The research identifies that intrinsic self-correction can lead to decreased performance rather than improvements, introducing cognitive biases and prompting issues:

Task Performance and Self-Correction Failures: The study evaluates multiple tasks, including simple factual questions and more complex tasks like decision-making, reasoning, and programming. In each case, intrinsic self-correction did not uniformly enhance performance. For instance, Llama-3.1-8B experienced a substantial 20.4% decline in accuracy for Yes/No questions, with 58.8% of correct answers overturned during self-correction processes.
Interpretation Through Error Analysis: The authors employed three interpretability methods to understand the self-correction failures:
- Mechanistic Interpretability: This approach showed that LLMs waver between intermediate answers, impacting the final output.
- Token-Level Interpretability: It revealed prompt biases, where models favor the reformulation prompt over the original question.
- Human-Like Cognitive Bias: The study identified patterns akin to human cognitive biases—such as overthinking, cognitive overload, and perfectionism—that manifest during complex task resolutions.
Strategies for Alleviating Failures: The paper proposes two interventions:
- Question Repeating: Attaching the original question at the end of the reinforcement prompt, which reduced prompt bias and improved alignment with the task objective.
- Supervised Fine-Tuning (SFT): Using minimal, task-focused samples to adjust model behavior rather than expanding its knowledge base led to improved outcomes, including transferring improvements to complex task settings.

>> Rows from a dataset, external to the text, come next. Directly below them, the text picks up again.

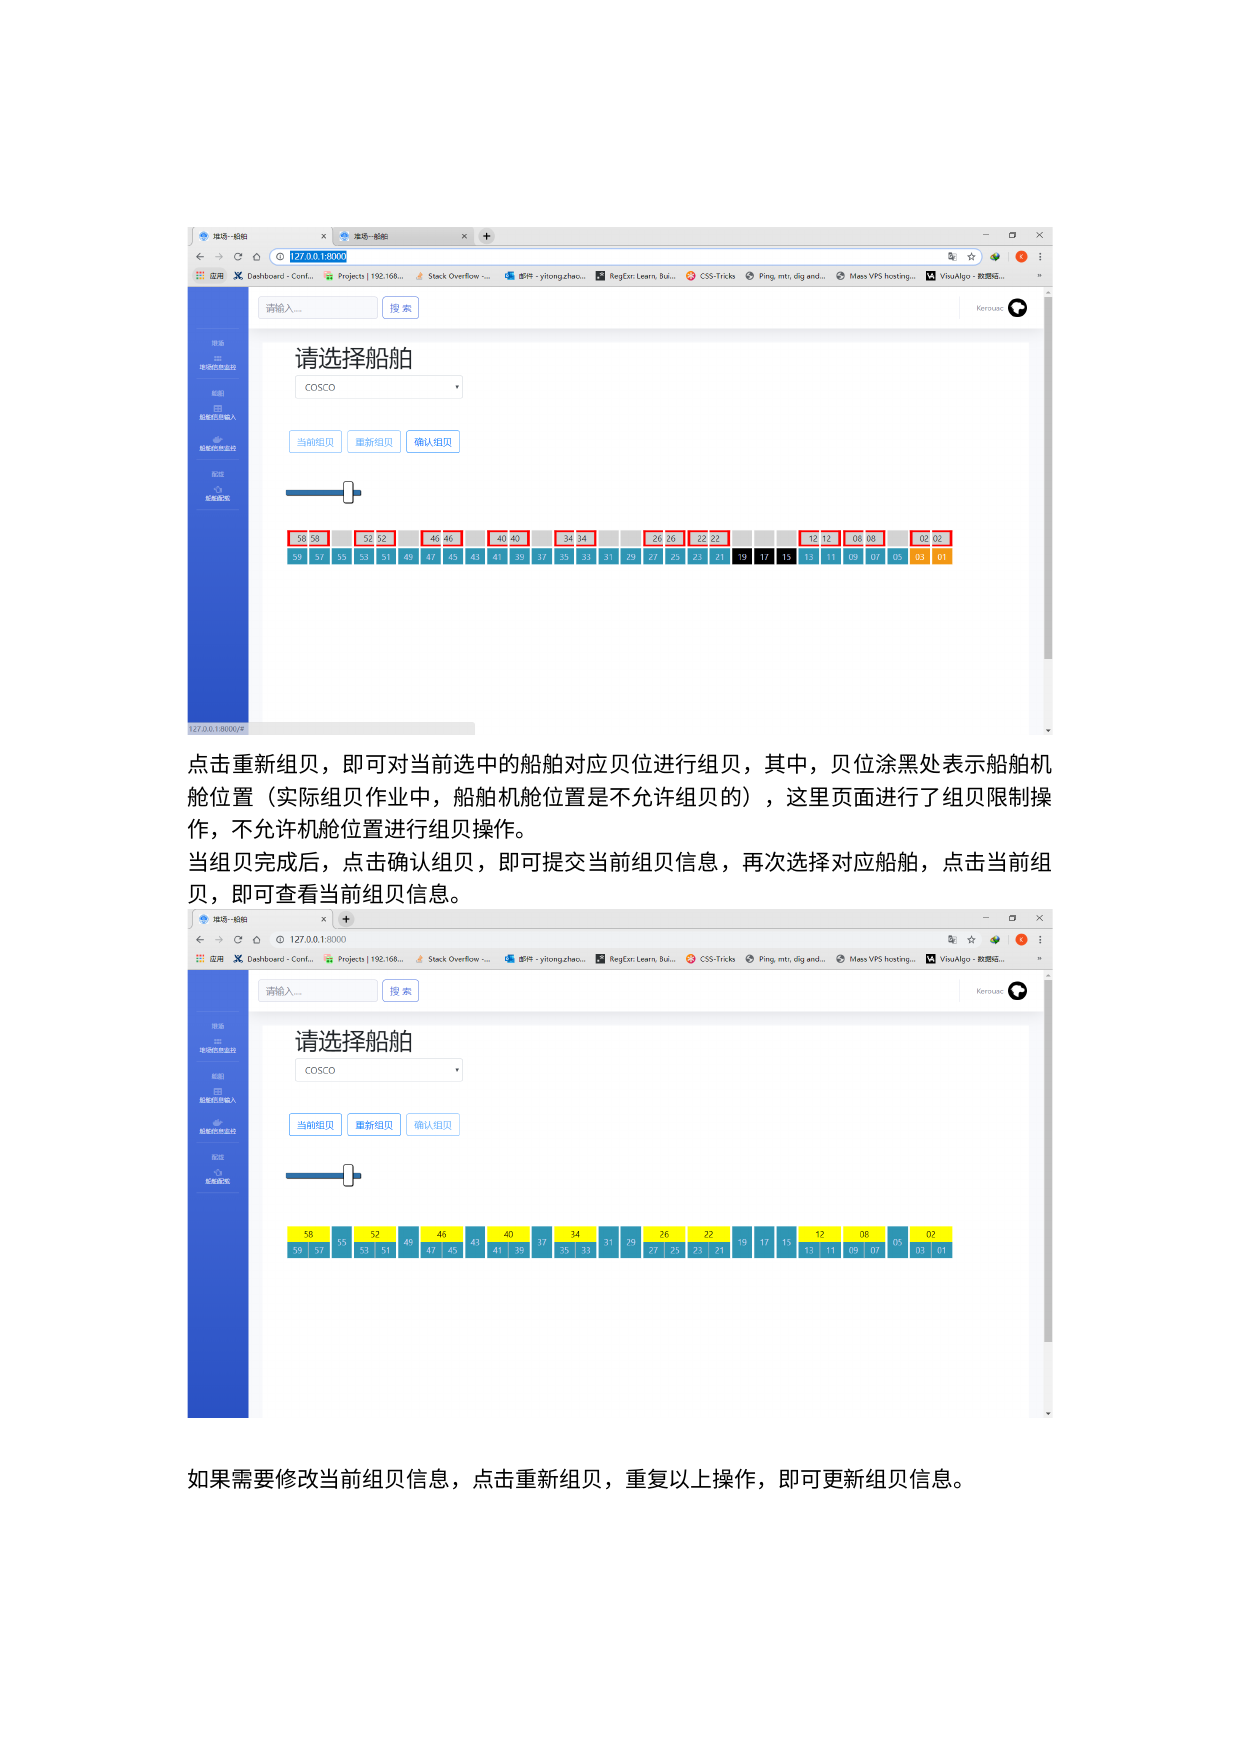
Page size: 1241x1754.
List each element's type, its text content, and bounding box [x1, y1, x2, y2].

text 点击重新组贝，即可对当前选中的船舶对应贝位进行组贝，其中，贝位涂黑处表示船舶机舱位置（实际组贝作业中，船舶机舱位置是不允许组贝的），这里页面进行了组贝限制操作，不允许机舱位置进行组贝操作。 [187, 747, 1053, 844]
text 如果需要修改当前组贝信息，点击重新组贝，重复以上操作，即可更新组贝信息。 [187, 1462, 1053, 1494]
text 当组贝完成后，点击确认组贝，即可提交当前组贝信息，再次选择对应船舶，点击当前组贝，即可查看当前组贝信息。 [187, 844, 1053, 909]
picture [187, 909, 1053, 1418]
picture [187, 227, 1053, 735]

Implications and Future Directions

The findings presented indicate critical pitfalls in relying solely on intrinsic self-correction as a mechanism for improving LLM reliability. The discovery that models can easily oscillate in their decision-making process due to internal biases and prompt interpretations necessitates a reevaluation of LLM development strategies. Future developments in AI should focus on refining such self-corrective processes with an emphasis on behavioral adjustments rather than knowledge expansion alone.

The selective application of the proposed mitigation strategies shows promise in addressing specific self-correction limits, suggesting that further granular tuning of LLMs can extend their operational accuracy across diverse contexts. Researchers are encouraged to build on this foundational analysis to explore additional methods and frameworks that harness interpretability for the systematic improvement of LLMs' self-correction routines.